Give back the full listing as written. No pictures go with it.

DATASET RECORDS »
● ● ● ● ●

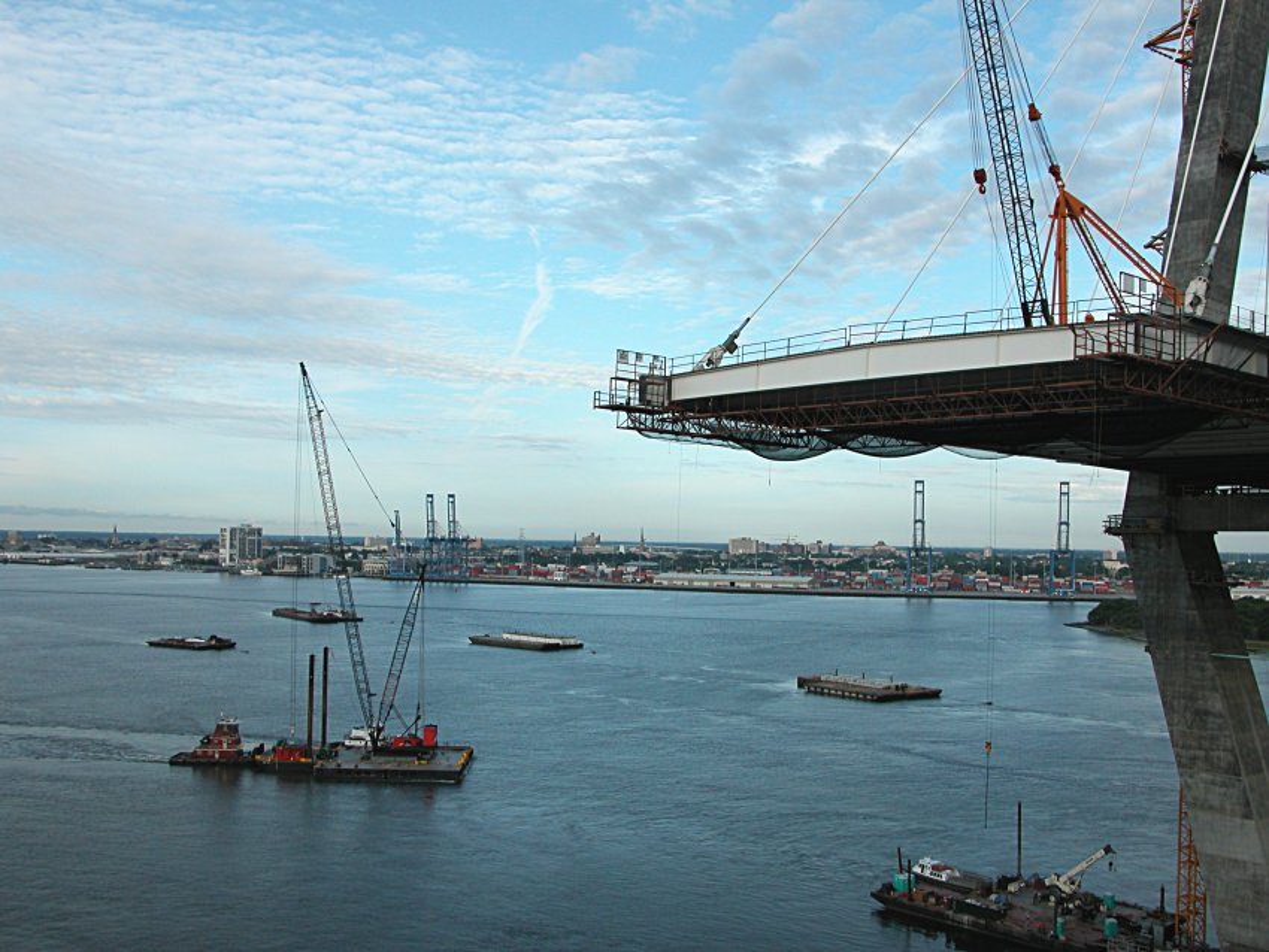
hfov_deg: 52.6
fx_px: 1283
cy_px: 476
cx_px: 634
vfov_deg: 40.7
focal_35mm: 35
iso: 100
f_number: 5.6
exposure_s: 1/257
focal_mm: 8.9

● ● ● ● ●

ANSWER AREA »
hfov_deg: 52.6
fx_px: 1283
cy_px: 476
cx_px: 634
vfov_deg: 40.7
focal_35mm: 35
iso: 100
f_number: 5.6
exposure_s: 1/257
focal_mm: 8.9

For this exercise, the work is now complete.